Exercise: Using the data that follows, output only the lines from the line with "Инструменты Для Создания Видео" up to and including the line with "該当の記事はありませんでした。", exactly, leaving pictures aside.
***
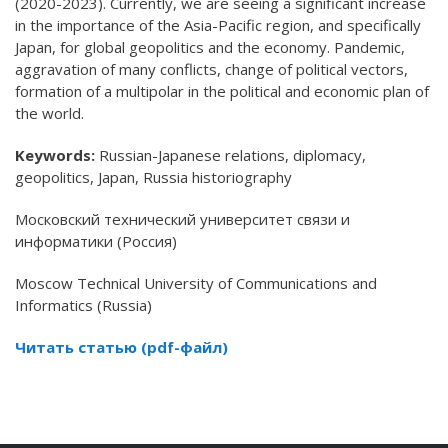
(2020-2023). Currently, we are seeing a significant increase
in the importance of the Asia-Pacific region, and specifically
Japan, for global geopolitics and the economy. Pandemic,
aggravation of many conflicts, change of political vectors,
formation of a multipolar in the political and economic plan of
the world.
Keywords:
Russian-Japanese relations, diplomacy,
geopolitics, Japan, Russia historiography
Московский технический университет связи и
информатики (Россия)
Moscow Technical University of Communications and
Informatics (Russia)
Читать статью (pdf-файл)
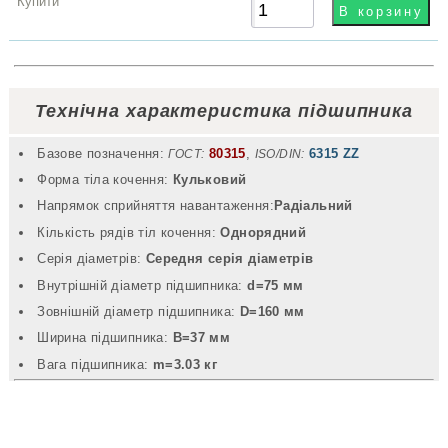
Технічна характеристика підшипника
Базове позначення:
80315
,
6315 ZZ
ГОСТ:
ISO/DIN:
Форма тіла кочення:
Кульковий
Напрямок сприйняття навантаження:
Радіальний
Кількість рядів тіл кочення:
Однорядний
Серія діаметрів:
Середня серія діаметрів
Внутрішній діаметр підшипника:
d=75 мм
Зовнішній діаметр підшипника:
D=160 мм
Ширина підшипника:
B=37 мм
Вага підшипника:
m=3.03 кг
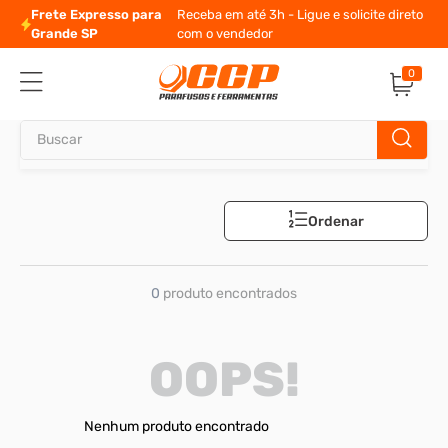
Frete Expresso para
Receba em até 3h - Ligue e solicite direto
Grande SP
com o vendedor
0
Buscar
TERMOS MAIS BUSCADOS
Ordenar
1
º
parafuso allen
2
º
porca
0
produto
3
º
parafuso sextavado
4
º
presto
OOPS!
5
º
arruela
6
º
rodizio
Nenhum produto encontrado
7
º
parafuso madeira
***
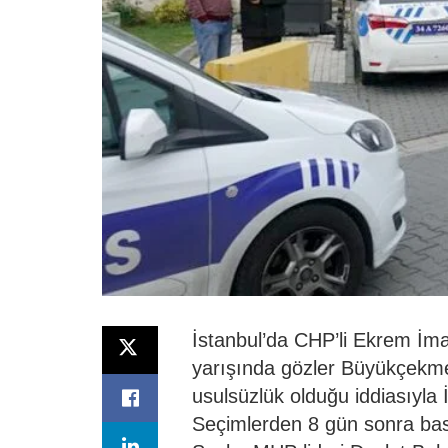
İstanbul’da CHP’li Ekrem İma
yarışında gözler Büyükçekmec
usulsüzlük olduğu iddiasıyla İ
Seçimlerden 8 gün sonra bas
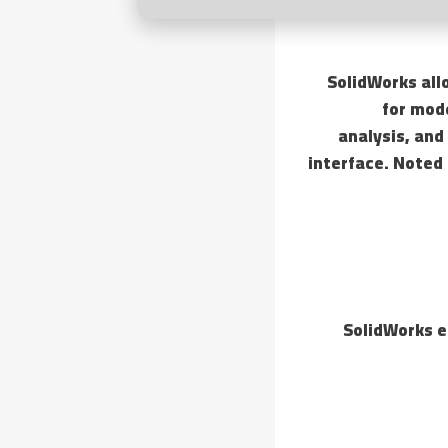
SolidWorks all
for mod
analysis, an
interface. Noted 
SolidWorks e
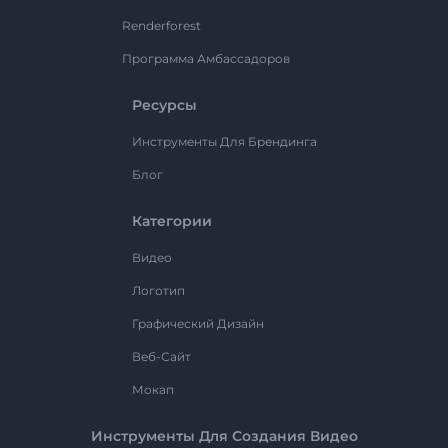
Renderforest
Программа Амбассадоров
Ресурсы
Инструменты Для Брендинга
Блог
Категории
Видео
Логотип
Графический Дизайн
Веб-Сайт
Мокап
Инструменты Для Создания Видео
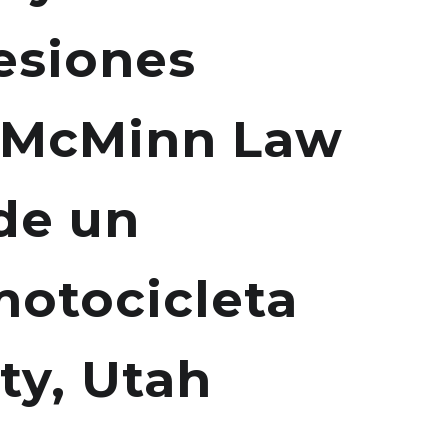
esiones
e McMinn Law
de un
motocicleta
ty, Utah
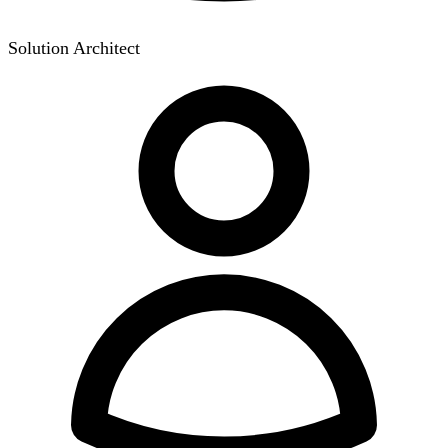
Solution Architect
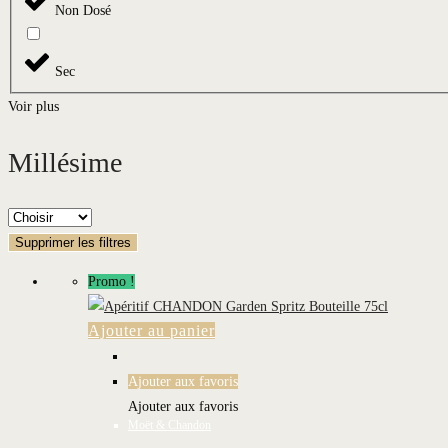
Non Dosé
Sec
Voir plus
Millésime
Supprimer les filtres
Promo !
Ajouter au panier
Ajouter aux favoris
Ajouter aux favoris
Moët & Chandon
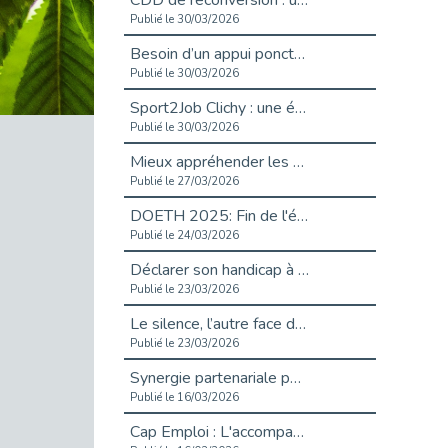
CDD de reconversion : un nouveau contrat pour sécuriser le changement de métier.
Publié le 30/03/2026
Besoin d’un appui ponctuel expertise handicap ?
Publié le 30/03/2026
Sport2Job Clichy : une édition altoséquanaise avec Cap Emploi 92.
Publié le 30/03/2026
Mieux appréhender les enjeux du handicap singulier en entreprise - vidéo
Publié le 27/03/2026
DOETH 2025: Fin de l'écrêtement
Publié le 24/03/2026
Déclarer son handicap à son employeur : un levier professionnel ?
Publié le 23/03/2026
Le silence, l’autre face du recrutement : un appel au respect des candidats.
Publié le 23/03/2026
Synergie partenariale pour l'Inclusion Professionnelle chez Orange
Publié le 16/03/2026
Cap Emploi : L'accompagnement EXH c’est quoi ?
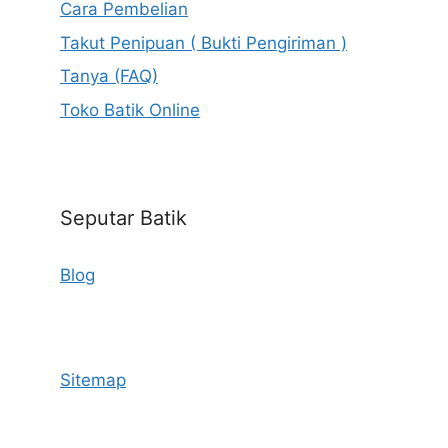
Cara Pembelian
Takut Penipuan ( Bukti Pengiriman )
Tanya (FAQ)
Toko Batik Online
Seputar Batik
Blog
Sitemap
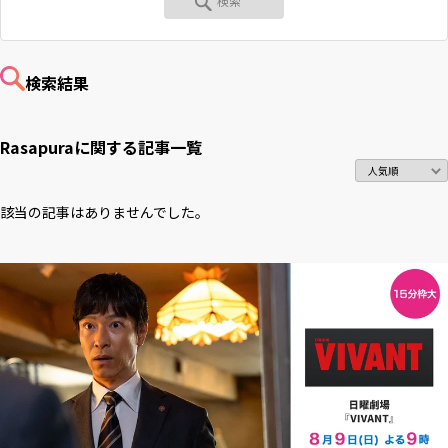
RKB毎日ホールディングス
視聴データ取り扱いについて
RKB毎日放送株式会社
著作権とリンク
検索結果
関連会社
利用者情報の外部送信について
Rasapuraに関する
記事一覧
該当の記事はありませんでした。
***
Answer:
Инструменты Для Создания Видео
esiones
e McMinn Law
de un
motocicleta
ty, Utah
Solution Architect
Non Dosé
Sec
Voir plus
Millésime
Supprimer les filtres
Promo !
Ajouter au panier
Ajouter aux favoris
Ajouter aux favoris
Moët & Chandon
CDD de reconversion : un nouveau contrat pour sécuriser le changement de métier.
Publié le 30/03/2026
Besoin d’un appui ponctuel expertise handicap ?
Publié le 30/03/2026
Sport2Job Clichy : une édition altoséquanaise avec Cap Emploi 92.
Publié le 30/03/2026
Mieux appréhender les enjeux du handicap singulier en entreprise - vidéo
Publié le 27/03/2026
DOETH 2025: Fin de l'écrêtement
Publié le 24/03/2026
Déclarer son handicap à son employeur : un levier professionnel ?
Publié le 23/03/2026
Le silence, l’autre face du recrutement : un appel au respect des candidats.
Publié le 23/03/2026
Synergie partenariale pour l'Inclusion Professionnelle chez Orange
Publié le 16/03/2026
Cap Emploi : L'accompagnement EXH c’est quoi ?
Cara Pembelian
Takut Penipuan ( Bukti Pengiriman )
Tanya (FAQ)
Toko Batik Online
Seputar Batik
Blog
Sitemap
RKB毎日ホールディングス
視聴データ取り扱いについて
RKB毎日放送株式会社
著作権とリンク
検索結果
関連会社
利用者情報の外部送信について
Rasapuraに関する
記事一覧
該当の記事はありませんでした。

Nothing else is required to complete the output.